Белый олеандр (Фитч) - страница 115

— Этническая?

Широкий бледный лоб, блестящие волосы.

— То есть брюнетка, — улыбнулась она. Один из передних зубов рос чуть криво и немного заходил на соседний. — Слишком маленькая означает маленькую грудь. Классическая — значит старая. Не самый приятный бизнес, к сожалению. Я все еще пробуюсь, хотя занятие совершенно бесполезное.

Я достала пальцем остатки сливочного сыра.

— Тогда зачем?

— Бросить шоу-бизнес? С ума сошла?

Она много смеялась, когда была счастлива, и когда грустила — тоже.


Кинотеатр «Нью-Беверли» находился прямо за углом. Шли «Червовый король» и «Дети райка». Мы купили огромный попкорн, плакали, смеялись и смеялись над тем, что плакали. Мы с матерью тоже часто туда ходили, только на другие картины. Она не жаловала слезливые фильмы. Часто цитировала Д. Г. Лоренса: «Сентиментальность — это культивирование в себе чувств, которых на самом деле не испытываешь». Предпочитала мрачных европейцев — Антониони, Бертолуччи, Бергмана, где все умирают или жалеют, что не умерли. Кино Клэр — прекрасный сон. Хотелось забраться в него и там поселиться, стать хорошенькой сумасшедшей девочкой в балетной пачке. Ненасытные, мы на следующий день снова шли их смотреть. Сердце мое раздувалось, как воздушный шарик, и грозило вот-вот лопнуть. Охватывала паника — того и гляди начнется кессонная болезнь, как у водолазов, которые всплывают слишком быстро.

По ночам я лежала без сна в постели с белым шитьем и смотрела на дюреровского зайца. Что-то пойдет не так. Джоан Пилер скажет, что произошла ошибка — они передумали и хотят трехлетку. Или решили подождать еще года два. Беспокоил муж Клэр.
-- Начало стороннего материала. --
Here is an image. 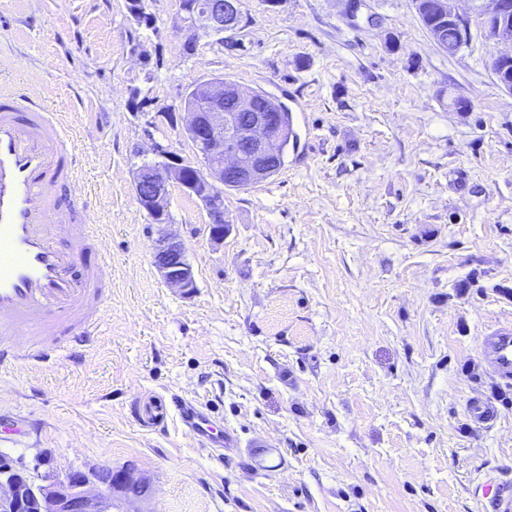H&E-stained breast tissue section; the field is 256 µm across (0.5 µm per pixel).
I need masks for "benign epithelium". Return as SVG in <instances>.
<instances>
[{
    "label": "benign epithelium",
    "instance_id": "benign-epithelium-1",
    "mask_svg": "<svg viewBox=\"0 0 512 512\" xmlns=\"http://www.w3.org/2000/svg\"><path fill=\"white\" fill-rule=\"evenodd\" d=\"M433 20L431 39L442 46L446 31L455 29L461 38L470 35L466 18L451 7L452 0H430ZM476 12L488 39L506 47L492 59L499 85L512 94V0H477ZM178 15L188 32L185 45L195 46L194 31L204 29L224 40V34L242 29L241 0H181ZM197 102L173 117L171 127L192 143L197 161L185 160L171 147L158 146L152 162L139 167L134 180L138 203L155 224H164L169 210V187L178 184L195 197L209 218L212 239L224 240V183L246 185L264 180L278 159L283 131L274 129L269 113L255 108L252 97L236 94V109L224 111V99L233 88L222 79L191 88ZM153 264L164 282L183 295L194 293L192 265L183 242L174 237L159 240ZM117 490L129 500L144 496V484L131 467L105 470L93 477L77 472L64 480L36 482L16 461L0 462V512H111L110 505L94 485Z\"/></svg>",
    "mask_w": 512,
    "mask_h": 512
}]
</instances>
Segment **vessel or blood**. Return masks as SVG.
Returning <instances> with one entry per match:
<instances>
[{"label":"vessel or blood","mask_w":512,"mask_h":512,"mask_svg":"<svg viewBox=\"0 0 512 512\" xmlns=\"http://www.w3.org/2000/svg\"><path fill=\"white\" fill-rule=\"evenodd\" d=\"M78 158L62 113L24 84L0 88V367L23 358L46 363L67 358L73 344L90 345L109 296L110 258L78 272L98 250V225L84 221V204L64 211L58 191L76 181ZM480 358L512 382V323L489 328ZM182 424L216 441V426L193 402L175 400ZM486 512H512V482L493 471L476 486Z\"/></svg>","instance_id":"1"}]
</instances>
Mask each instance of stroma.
Returning <instances> with one entry per match:
<instances>
[{"instance_id": "1", "label": "stroma", "mask_w": 512, "mask_h": 512, "mask_svg": "<svg viewBox=\"0 0 512 512\" xmlns=\"http://www.w3.org/2000/svg\"><path fill=\"white\" fill-rule=\"evenodd\" d=\"M0 0V81L64 112L80 150L73 195L112 257L94 344L0 369V453L33 479L132 466L147 492L112 512H483L487 472L512 470V386L479 338L512 322V94L473 19L439 50L413 0H244L233 47L178 0ZM223 77L290 109L278 174L224 193L223 241L171 185L151 223L133 180L144 153L194 148L163 116ZM185 245L196 289L152 263ZM182 395L237 440L223 457L186 433ZM497 420L478 424L471 402Z\"/></svg>"}]
</instances>
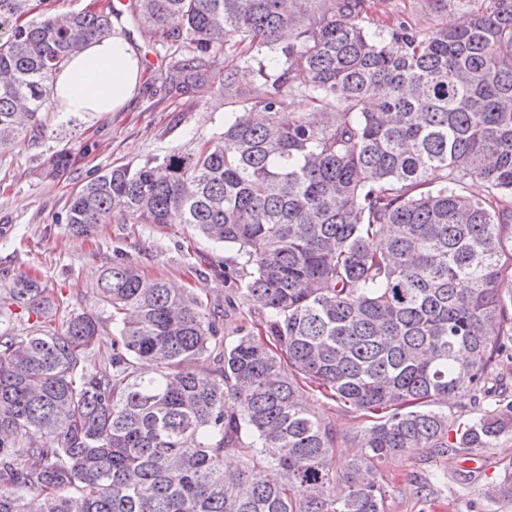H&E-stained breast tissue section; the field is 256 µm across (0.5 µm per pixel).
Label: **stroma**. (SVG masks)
Instances as JSON below:
<instances>
[{"label":"stroma","mask_w":512,"mask_h":512,"mask_svg":"<svg viewBox=\"0 0 512 512\" xmlns=\"http://www.w3.org/2000/svg\"><path fill=\"white\" fill-rule=\"evenodd\" d=\"M489 0H369L371 24L405 22L429 32L467 23ZM120 32L135 43L145 60L140 86L120 111L66 121L50 114L44 133L13 150L0 153V304L13 278L27 274L39 279L51 297L67 298L71 309L100 322L95 359L108 364L112 356L109 308L98 304L94 288L114 260L129 258L142 274L159 278L199 295L210 305L224 303V279L215 268L227 250L202 239L184 224H128L114 217L95 225L89 236H72L57 223L69 196L88 176L114 165L142 164L177 152L195 150L215 141L224 131L229 107L217 79L239 51L225 45L201 60L202 73L212 83L193 96L166 93L162 80L185 54L182 47L159 41L123 15ZM91 152H83L84 144ZM69 150L74 162L58 176H44L47 159ZM305 396L314 410L330 421L339 450L333 469L343 473L356 452L353 438L367 426L366 418L344 412L336 401L316 391ZM464 454L449 452L432 459L413 451L384 462L380 479L389 490L386 512H512V500L487 497L485 488L504 468H512V436L501 438L484 453L481 470L464 466ZM427 484L432 501L421 503L417 484Z\"/></svg>","instance_id":"obj_1"}]
</instances>
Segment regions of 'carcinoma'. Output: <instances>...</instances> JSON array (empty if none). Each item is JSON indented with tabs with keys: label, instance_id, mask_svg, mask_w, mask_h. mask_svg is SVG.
I'll return each mask as SVG.
<instances>
[{
	"label": "carcinoma",
	"instance_id": "carcinoma-1",
	"mask_svg": "<svg viewBox=\"0 0 512 512\" xmlns=\"http://www.w3.org/2000/svg\"><path fill=\"white\" fill-rule=\"evenodd\" d=\"M28 2L0 0L1 149L44 132L57 70L120 15L42 0L25 22ZM132 16L186 47L164 79L183 93L207 85L200 56L243 45L219 77L235 111L195 152L108 168L57 223L85 236L121 210L190 226L233 253L227 309L120 258L95 288L109 364L92 363L86 313L1 335L0 512H26L25 490L42 512H386L383 462L512 435V402L451 444L438 408L486 398L512 343V0L430 33L366 25V0H134ZM292 89L319 107L286 111ZM69 162L60 151L45 174ZM9 295L64 304L29 275ZM301 380L371 418L340 477ZM491 494L512 499V468Z\"/></svg>",
	"mask_w": 512,
	"mask_h": 512
}]
</instances>
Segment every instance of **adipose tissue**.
Listing matches in <instances>:
<instances>
[{"instance_id":"adipose-tissue-1","label":"adipose tissue","mask_w":512,"mask_h":512,"mask_svg":"<svg viewBox=\"0 0 512 512\" xmlns=\"http://www.w3.org/2000/svg\"><path fill=\"white\" fill-rule=\"evenodd\" d=\"M142 72L140 53L122 34L90 41L57 73L53 106L63 116L119 111L132 98Z\"/></svg>"}]
</instances>
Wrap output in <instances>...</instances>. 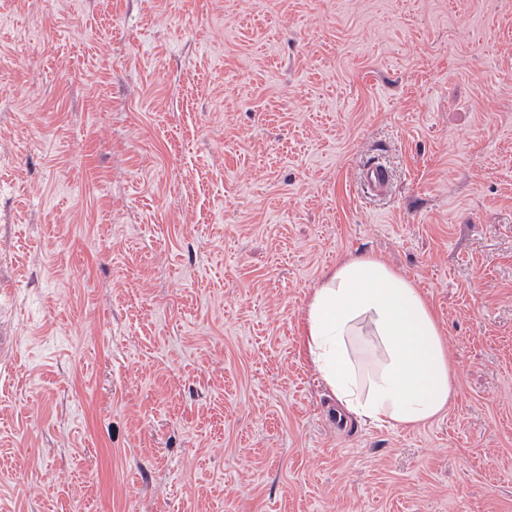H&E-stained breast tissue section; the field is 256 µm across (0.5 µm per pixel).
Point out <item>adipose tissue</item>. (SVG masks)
I'll return each instance as SVG.
<instances>
[{"instance_id":"obj_1","label":"adipose tissue","mask_w":512,"mask_h":512,"mask_svg":"<svg viewBox=\"0 0 512 512\" xmlns=\"http://www.w3.org/2000/svg\"><path fill=\"white\" fill-rule=\"evenodd\" d=\"M306 357L339 405L377 427L415 428L456 397L442 328L413 280L375 254L349 257L310 290Z\"/></svg>"}]
</instances>
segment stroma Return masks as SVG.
<instances>
[{
    "instance_id": "obj_1",
    "label": "stroma",
    "mask_w": 512,
    "mask_h": 512,
    "mask_svg": "<svg viewBox=\"0 0 512 512\" xmlns=\"http://www.w3.org/2000/svg\"><path fill=\"white\" fill-rule=\"evenodd\" d=\"M362 253L442 325L426 425L304 357ZM0 512H512V0H0ZM361 183L365 193L384 196L391 190V177L383 165H371L363 169Z\"/></svg>"
}]
</instances>
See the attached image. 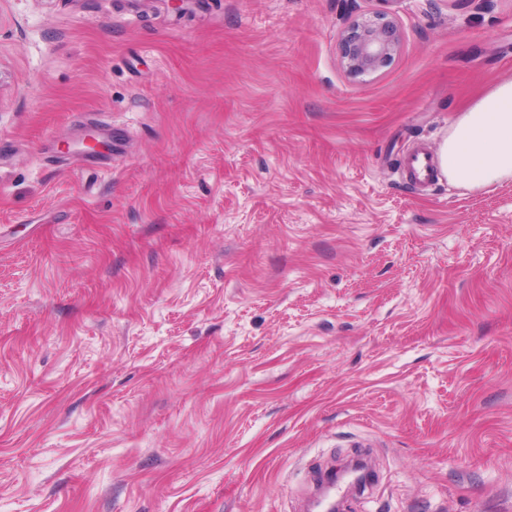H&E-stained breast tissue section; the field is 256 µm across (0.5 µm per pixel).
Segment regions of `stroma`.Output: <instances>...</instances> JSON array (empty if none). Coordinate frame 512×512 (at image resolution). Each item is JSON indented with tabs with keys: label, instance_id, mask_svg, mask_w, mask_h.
Listing matches in <instances>:
<instances>
[{
	"label": "stroma",
	"instance_id": "obj_1",
	"mask_svg": "<svg viewBox=\"0 0 512 512\" xmlns=\"http://www.w3.org/2000/svg\"><path fill=\"white\" fill-rule=\"evenodd\" d=\"M189 7L0 0V512H512V180L402 171L512 0ZM378 20L355 21L346 30L342 62L354 75L377 72L400 48L398 23L387 16Z\"/></svg>",
	"mask_w": 512,
	"mask_h": 512
}]
</instances>
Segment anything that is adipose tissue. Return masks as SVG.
Segmentation results:
<instances>
[{
    "label": "adipose tissue",
    "mask_w": 512,
    "mask_h": 512,
    "mask_svg": "<svg viewBox=\"0 0 512 512\" xmlns=\"http://www.w3.org/2000/svg\"><path fill=\"white\" fill-rule=\"evenodd\" d=\"M438 159L449 181L471 189L512 179V82L496 86L457 117Z\"/></svg>",
    "instance_id": "adipose-tissue-1"
}]
</instances>
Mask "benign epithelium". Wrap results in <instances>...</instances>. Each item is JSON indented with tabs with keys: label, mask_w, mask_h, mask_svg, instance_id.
<instances>
[{
	"label": "benign epithelium",
	"mask_w": 512,
	"mask_h": 512,
	"mask_svg": "<svg viewBox=\"0 0 512 512\" xmlns=\"http://www.w3.org/2000/svg\"><path fill=\"white\" fill-rule=\"evenodd\" d=\"M401 32L398 23L388 17L378 21H355L344 37L342 62L354 75L377 72L399 50Z\"/></svg>",
	"instance_id": "benign-epithelium-1"
}]
</instances>
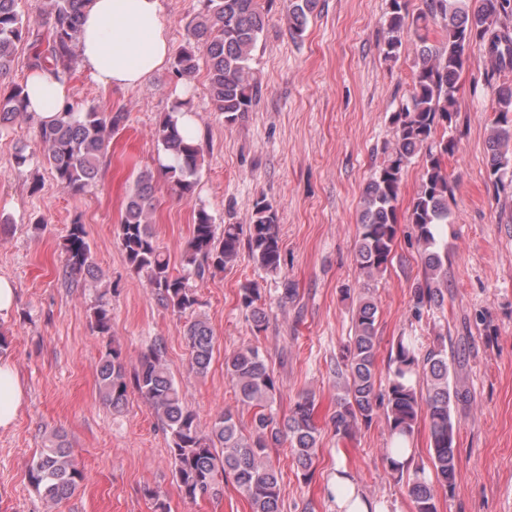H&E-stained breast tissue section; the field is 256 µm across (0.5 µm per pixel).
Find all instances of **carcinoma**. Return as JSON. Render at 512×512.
I'll use <instances>...</instances> for the list:
<instances>
[{"label": "carcinoma", "mask_w": 512, "mask_h": 512, "mask_svg": "<svg viewBox=\"0 0 512 512\" xmlns=\"http://www.w3.org/2000/svg\"><path fill=\"white\" fill-rule=\"evenodd\" d=\"M21 0H0V78L11 71L19 45L30 51L28 66L48 59L71 79L81 13L86 0H49L50 24L44 33L29 40L30 20L20 9ZM271 0H203L202 11L187 23V38L174 54L172 74L184 79L199 68L197 50L206 55L207 91L216 111L227 124L241 119L255 104L260 85L254 76L253 51L268 22ZM317 0H289L288 23L292 36L302 37L308 16ZM512 0H423V6L408 16L406 0H389L386 35L381 51L395 58L409 39L415 46L414 88L410 98L392 113L396 140L387 159L378 166L362 192L359 235L354 261L360 279L344 289L352 297L353 336L336 364V410L331 423L337 435L347 438L358 424L370 423L377 412L386 419L390 448L388 470L406 479L413 512H437L435 486L453 494L458 468L456 424L452 399L459 392L450 387L448 351L438 343L425 351L401 338L388 359V387L384 397L376 394V343L378 307L371 282L383 275L392 262L400 220L413 226L420 249L423 276L412 285L411 315H423L443 307L448 292V246L437 239V228L450 221L449 199L453 195L447 171L448 157L455 149L448 135L456 120L459 79L472 45L483 48L492 73L512 72ZM25 83L14 82L0 90V127L28 117ZM189 101L176 100L156 123L158 149L169 158L160 169L174 193L193 199L197 176L204 162L199 138H192L179 125ZM490 125L489 180L505 188L512 175V84L497 90ZM129 119L122 108L90 105L65 106L55 122L39 125L36 136L42 147V162L56 184L73 194L93 188L101 179L112 135L124 129ZM423 158L419 189L404 215H398L405 168ZM154 173L140 171L129 191L116 235L129 267L148 282L158 301L186 319L184 336L189 350L188 371L203 376L210 367L215 336L206 317L196 281L234 265L247 249L248 257L267 274L281 278L279 302L296 295L294 284L283 274V259L277 233L278 216L265 199L253 202L247 224H217L206 208L195 210L191 235L177 270L158 242L152 225L155 211ZM62 277L66 281L100 282L103 278L87 241L80 218L72 220L61 246ZM112 289L101 291L93 307L94 328L106 338L98 370L100 399L114 410L126 404L129 391L145 401L151 414L169 435V453L174 478L183 498L196 501L220 496L230 479L249 502L251 512H280L281 474L271 450L287 442L305 481L314 475L313 462L319 448L315 400H298L288 417L279 420L272 404L279 390L264 353L248 347L224 361L239 401L253 409L249 431L239 418L224 411L203 428L195 409L186 404L160 342L152 344L137 367L127 369L120 347L112 344ZM256 286L247 282L239 289V304L250 312L253 327L267 328L268 315ZM428 420L431 468L401 463L394 456L405 452L420 418ZM27 477L48 503L71 496L83 480L63 436L55 433L50 444L33 459Z\"/></svg>", "instance_id": "carcinoma-1"}]
</instances>
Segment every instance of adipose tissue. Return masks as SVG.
I'll return each mask as SVG.
<instances>
[{"label":"adipose tissue","mask_w":512,"mask_h":512,"mask_svg":"<svg viewBox=\"0 0 512 512\" xmlns=\"http://www.w3.org/2000/svg\"><path fill=\"white\" fill-rule=\"evenodd\" d=\"M162 0H88L81 17L76 68L107 88L145 84L170 61V42L161 21ZM28 112L39 123L53 122L69 97V84L46 66L26 76ZM24 391L13 364L0 358V429L9 428ZM336 512H385L365 497L350 473L332 479Z\"/></svg>","instance_id":"1"}]
</instances>
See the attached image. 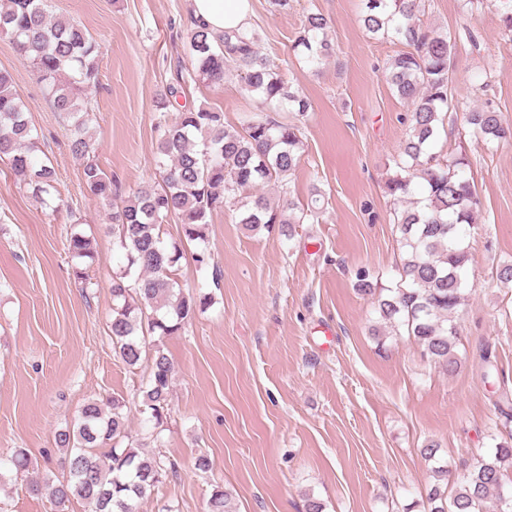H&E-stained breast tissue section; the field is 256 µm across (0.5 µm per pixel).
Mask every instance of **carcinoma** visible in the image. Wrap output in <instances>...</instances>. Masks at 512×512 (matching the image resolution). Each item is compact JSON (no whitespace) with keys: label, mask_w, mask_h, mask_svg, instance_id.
Instances as JSON below:
<instances>
[{"label":"carcinoma","mask_w":512,"mask_h":512,"mask_svg":"<svg viewBox=\"0 0 512 512\" xmlns=\"http://www.w3.org/2000/svg\"><path fill=\"white\" fill-rule=\"evenodd\" d=\"M494 7L503 29L512 33V0H494ZM50 8L51 0H0V35L11 38L30 62L52 110L71 120L70 149L83 160V184L112 206L110 230L125 262L112 278L109 332L115 352L135 367L146 352V336L178 333L209 304L205 295L184 292L177 271L184 244L206 243L214 211H235L238 223L249 230L279 224L291 237L295 225L319 222V191L301 209L290 199L275 205L262 192L273 182L288 194L303 146L300 126L255 116L235 129L224 125V113L198 108L179 113L163 130L156 146L161 182L120 197L117 181L90 159L95 151L88 135L93 110L81 101L82 92L99 81L100 45L78 22L51 16ZM425 13L426 0H366L362 16L368 33L408 47L390 59L385 71L391 90L412 103L405 117L406 138L392 159L395 175L387 183L389 195L404 203L393 212L404 255L397 265L399 281L388 295L377 297V310L385 331L413 338L436 368L451 374L458 367L456 314L465 299L460 279L470 261L465 241L481 199L465 149L446 156L435 151L440 127L455 108L456 41L425 26ZM327 27L326 16L307 13L291 46L294 55L312 67L322 64L333 51ZM188 39L194 76L219 84L235 68L261 104L298 117L311 109L309 98L286 83L261 54L253 29L216 35L195 23ZM467 123L485 144L512 139V126L490 105L469 111ZM37 148V131L13 80L0 72V159L8 160L33 196L46 204L56 171L37 162ZM172 214L180 219L182 235L168 245L163 226ZM68 251L74 259H91L92 239L74 232ZM173 371L171 359L155 346L150 377L140 390L146 431L139 437L128 431L124 400L87 401L77 423L56 435L64 454L62 478L55 483L32 480L27 490L47 494L57 508L77 498L92 512H141L142 502L162 479L176 473V463L156 452L167 423ZM29 467L23 448L0 457V470L19 474ZM509 467L512 442H501L456 478L453 493L432 486L429 512H506L512 507L503 492ZM206 512H236V507L217 485Z\"/></svg>","instance_id":"cac0c4a2"}]
</instances>
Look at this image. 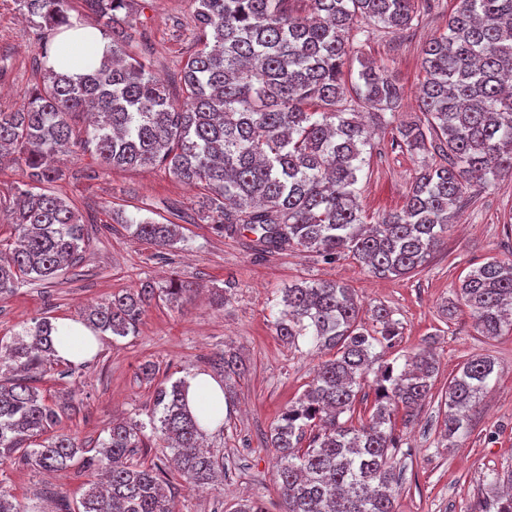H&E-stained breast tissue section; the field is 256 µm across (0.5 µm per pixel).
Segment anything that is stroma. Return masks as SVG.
I'll use <instances>...</instances> for the list:
<instances>
[{
	"mask_svg": "<svg viewBox=\"0 0 512 512\" xmlns=\"http://www.w3.org/2000/svg\"><path fill=\"white\" fill-rule=\"evenodd\" d=\"M456 0H435L421 8L419 23L384 37L361 23L354 42L363 56L386 66L403 88L401 119L416 115V96L424 73L422 49L443 32ZM193 0H134V49L148 47L153 69L175 97H182V61L198 38ZM37 37L13 0H0V108L12 110L27 99L38 75ZM394 126L377 128L371 155L357 189L364 214L400 210L423 160L437 152L414 154L395 143ZM65 182L55 192L74 200L88 232L80 260L51 282L31 281L0 300V337L13 336L33 320H80L84 308L103 304L113 292L149 280L165 287L171 276L193 282L199 295L173 306L153 300L135 333L98 334L84 367L54 375L41 384L47 394L72 398L69 423L80 444L95 446L113 420H146L153 386L139 367L153 362L157 380L213 373L211 357L234 349L245 371L227 381L224 423L205 442L224 452V479L210 488L185 487L175 469L168 479L178 512H233L237 503L258 500L280 512L270 432L281 414L311 382L319 354L307 341L292 346L277 335L283 288L297 282L333 280L352 288L365 307L389 309L402 327L385 353L394 359L420 348L435 355L432 396L410 413H398L395 435L403 451L396 512H472L486 480L512 470V333L481 336L468 309L452 313L462 278L497 259L512 261V177L468 189L448 225L441 246L421 270L377 278L350 257L325 262L315 254L285 250L255 253L248 237L230 236L199 214L201 188L188 186L160 169L105 170L92 152L64 158ZM179 224L183 242L160 249L136 238L115 215ZM223 289L224 302L214 292ZM495 362L497 380L469 417L468 431L446 443L441 438L443 396L449 379L471 356ZM88 478L80 466L40 472L21 460L0 468V487L29 512H52L56 492H75Z\"/></svg>",
	"mask_w": 512,
	"mask_h": 512,
	"instance_id": "35a3bbf8",
	"label": "stroma"
}]
</instances>
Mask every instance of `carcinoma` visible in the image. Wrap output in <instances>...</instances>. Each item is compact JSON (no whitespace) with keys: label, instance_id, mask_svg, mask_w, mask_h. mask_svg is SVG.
Here are the masks:
<instances>
[{"label":"carcinoma","instance_id":"carcinoma-1","mask_svg":"<svg viewBox=\"0 0 512 512\" xmlns=\"http://www.w3.org/2000/svg\"><path fill=\"white\" fill-rule=\"evenodd\" d=\"M83 2L109 40L100 62L83 64L79 73L42 66L27 101L0 110V165L17 164L25 175L6 213L15 242H0V298L25 282L55 279L80 257L87 233L75 203L46 188L66 178L59 157L90 145L103 166L160 167L203 184V220L226 233H252L262 255L296 247L324 258L348 256L377 277L403 276L428 261L468 185L512 176V0H459L446 31L424 48L422 117L397 125L399 145L423 153L432 146L448 163L424 165L403 208L372 224L356 188L370 146L359 109L390 124L402 88L381 66L352 55L354 31L361 21L383 33L411 28L416 0H308L307 16L292 12L290 0H195L198 46L183 62L181 104L154 75L151 59L129 49L133 0ZM14 3L36 30L44 60L54 50L53 32L82 26L71 16L73 0ZM85 112L95 120L83 133L76 117ZM122 223L154 245L182 240L177 224ZM158 292L176 302L193 288L176 277L160 289L145 281L87 309L82 321L126 337ZM457 296L481 335L512 330L511 262L472 269ZM282 302L277 334L332 353L270 433L283 512H396L392 416L426 400L433 355L422 349L401 365L384 359L401 335L399 322L378 306V328L367 330L361 303L335 281L293 284ZM54 330L43 318L0 343L19 373L0 382L1 466L16 458L43 471L80 463L104 475L87 480L78 498L60 494L56 512H176L162 487L163 467L133 460L146 447L147 427L166 442L188 487L209 486L224 473V455L202 448L204 430L188 408L182 378L157 385L149 423L114 422L99 446H80L66 427L71 405L39 386L63 363ZM215 364L226 378L243 369L227 349ZM494 374L495 362L475 355L448 381V442L467 433L468 413ZM366 386L375 394L367 415L355 406ZM485 494L495 512H512V471L494 474ZM0 512L25 509L1 488Z\"/></svg>","mask_w":512,"mask_h":512}]
</instances>
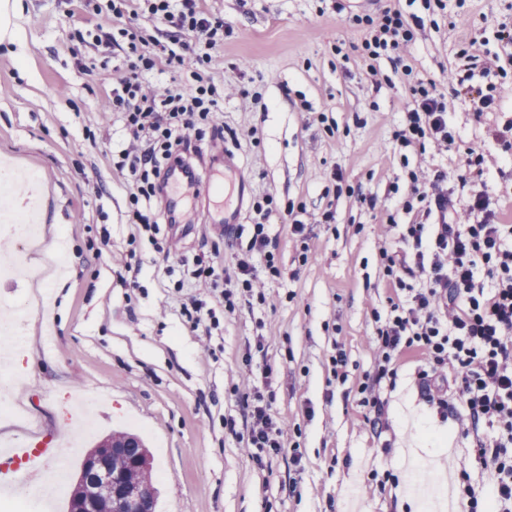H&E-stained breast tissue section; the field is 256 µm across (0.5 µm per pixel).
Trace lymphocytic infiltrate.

Он вернется домой и отнимет ее у меня. Хотелось, чтобы всегда было как сейчас, чтобы мы вдвоем ужинали в гостиной фуа-гра и клубникой, слушали пластинки Дебюсси и болтали о жизни. Она стремилась знать обо мне все: кто я, что люблю. Я боялась, что рассказывать особенно нечего. У меня не сложилось предпочтений, я была всеядна, носила любую одежду, сидела и спала, где скажут. Моя способность приспосабливаться не знала предела. Клэр же выясняла, нравится ли мне кокосовое мыло или яблочное. Я не знала.

— Нет, ты должна выбрать!

И я стала пользоваться яблочным мылом и ромашковым шампунем. Предпочитала спать с открытым окном и есть недожаренное мясо. У меня появился любимый цвет — ультрамариновый — и любимое число — девять. Правда, иногда я подозревала, что Клэр ищет во мне то, чего нет.

— Какой был твой самый счастливый день в жизни? — спросила она как-то вечером, когда мы лежали на обтекаемом диване.

Ее голова покоилась на одном подлокотнике, моя — на другом. Из магнитофона лился голос Джуди Гарленд, «Мой смешной возлюбленный».